Using Hardware RAID cards and then creating passthrough/JBOD disks would work too, but that would mean you use an expensive controller that adds little value except the onboard cache. You would also require a BBU to use write-back safely. For SSDs it might be limiting IOps also (areca appears limited to 70.000 IOps; one SSD). A RAID of SSDs is best done with software RAID.


----------



## User23 (Apr 26, 2010)

Matty said:
			
		

> does the raid controller with enabled write cache really out perform a normal sata controller when using zfs? and at what workload (seq or random read/write)
> 
> What does the raid controller cache do so different then lets say 4gb of arc cache?



I dont think that the raid controller cache will outperform a sata controller under high workload while using zfs.
The reason why i use these 3ware controllers for ZFS installations too is that they are working 24/7 stable. They dont have the highest performance, they are "expensive" but i never run into big trouble with one of those the past 10 years on FreeBSD. But i think for private use it is not necessary to buy such expensive things.


----------



## phoenix (Apr 26, 2010)

Matty said:
			
		

> does the raid controller with enabled write cache really out perform a normal sata controller when using zfs? and at what workload (seq or random read/write)



Couldn't tell you.  All of our servers use the same hardware and 3Ware controllers.



> What does the raid controller cache do so different then lets say 4gb of arc cache?



It's one more layer of caching.  The disk has an onboard cache (up to 64 MB).  The controller has an onboard cache (up to 1 GB).  ZFS has a second-level cache (L2ARC) of however many GB.  ZFS has a primary cache (ARC) of however many GB.  The application has a cache of however many MB/GB.

As you go down the stack, the cache gets smaller, but it also gets faster.


----------



## mcbamse (Apr 26, 2010)

sub_mesa said:
			
		

> If he wants bare disks (dumb hba) then he doesn't need a full fledged RAID controller.
> 
> Probably closest to his demands are these HBA cards:
> http://www.supermicro.com/products/accessories/addon/AOC-USAS-L8i.cfm
> ...



So you say this card will support single disk?

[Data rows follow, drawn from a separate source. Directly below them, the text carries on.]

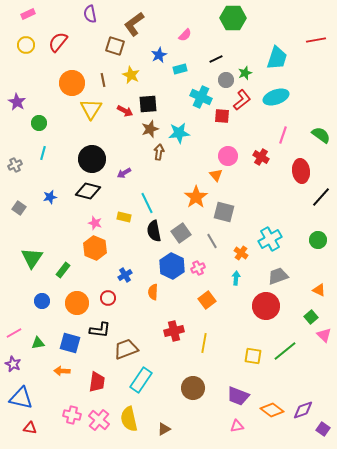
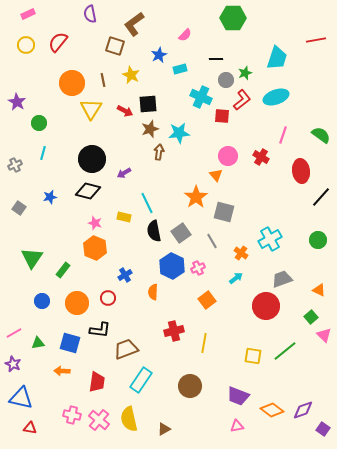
black line at (216, 59): rotated 24 degrees clockwise
gray trapezoid at (278, 276): moved 4 px right, 3 px down
cyan arrow at (236, 278): rotated 48 degrees clockwise
brown circle at (193, 388): moved 3 px left, 2 px up
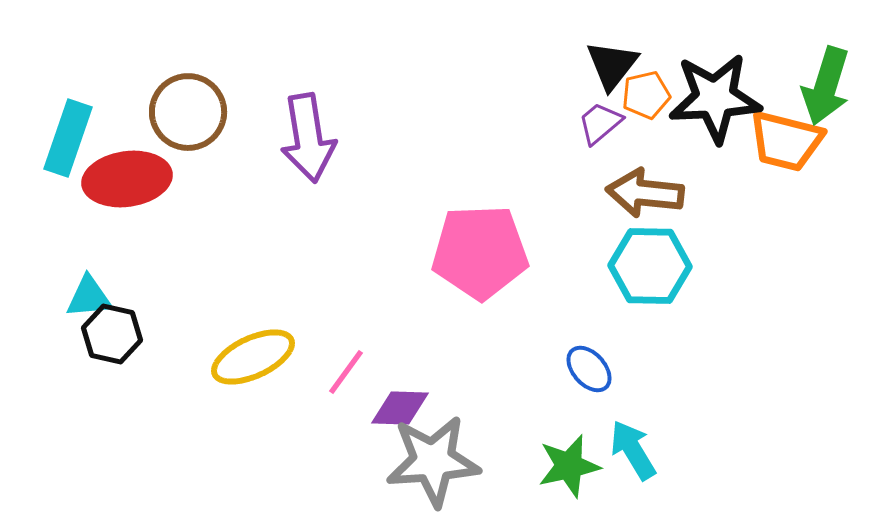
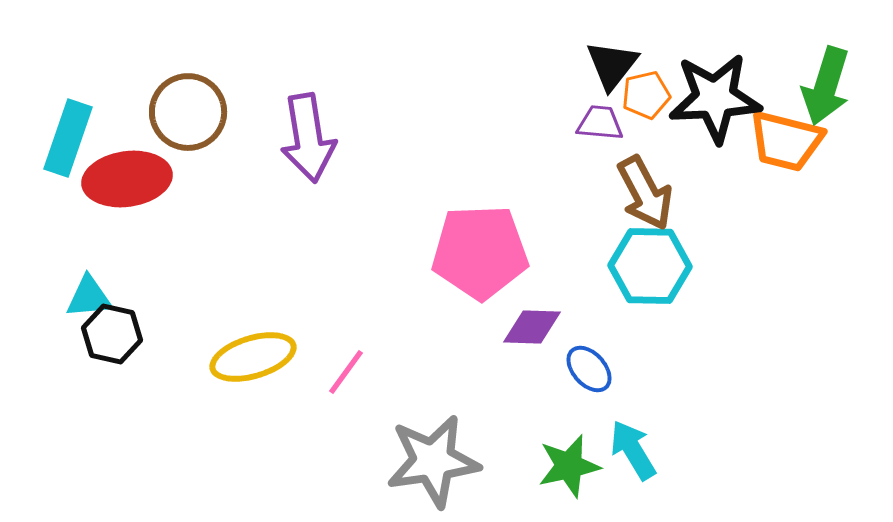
purple trapezoid: rotated 45 degrees clockwise
brown arrow: rotated 124 degrees counterclockwise
yellow ellipse: rotated 8 degrees clockwise
purple diamond: moved 132 px right, 81 px up
gray star: rotated 4 degrees counterclockwise
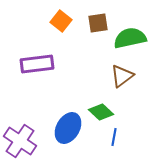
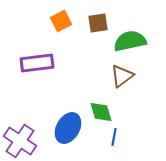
orange square: rotated 25 degrees clockwise
green semicircle: moved 3 px down
purple rectangle: moved 1 px up
green diamond: rotated 30 degrees clockwise
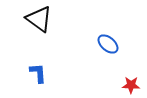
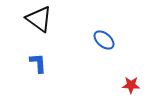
blue ellipse: moved 4 px left, 4 px up
blue L-shape: moved 10 px up
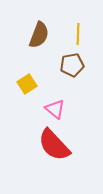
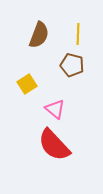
brown pentagon: rotated 25 degrees clockwise
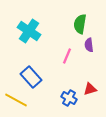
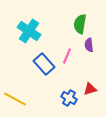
blue rectangle: moved 13 px right, 13 px up
yellow line: moved 1 px left, 1 px up
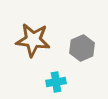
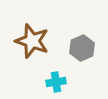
brown star: moved 1 px left, 1 px down; rotated 12 degrees clockwise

http://www.supermicro.com/products/accessories/addon/AOC-USAS2-L8i.cfm?TYP=E

I do not want to combine 2 or more disk, or mirror/striped anything.
No raid levels.


----------



## mcbamse (Apr 26, 2010)

and I forgot to mention.

Running XP pro and to be honest do not know what ZFS or HBA is.
I have messed around with RAID 0 and 5 before, but didn't like it.


----------



## DutchDaemon (Apr 26, 2010)

mcbamse said:
			
		

> and I forgot to mention.
> 
> Running XP pro and to be honest do not know what ZFS or HBA is.



Did you think this is a general hardware forum of some kind? We're here trying to support people using the FreeBSD operating system with hardware issues, and all replies will reflect that.. There are a trillion Windows hardware forums out there. Use those.


----------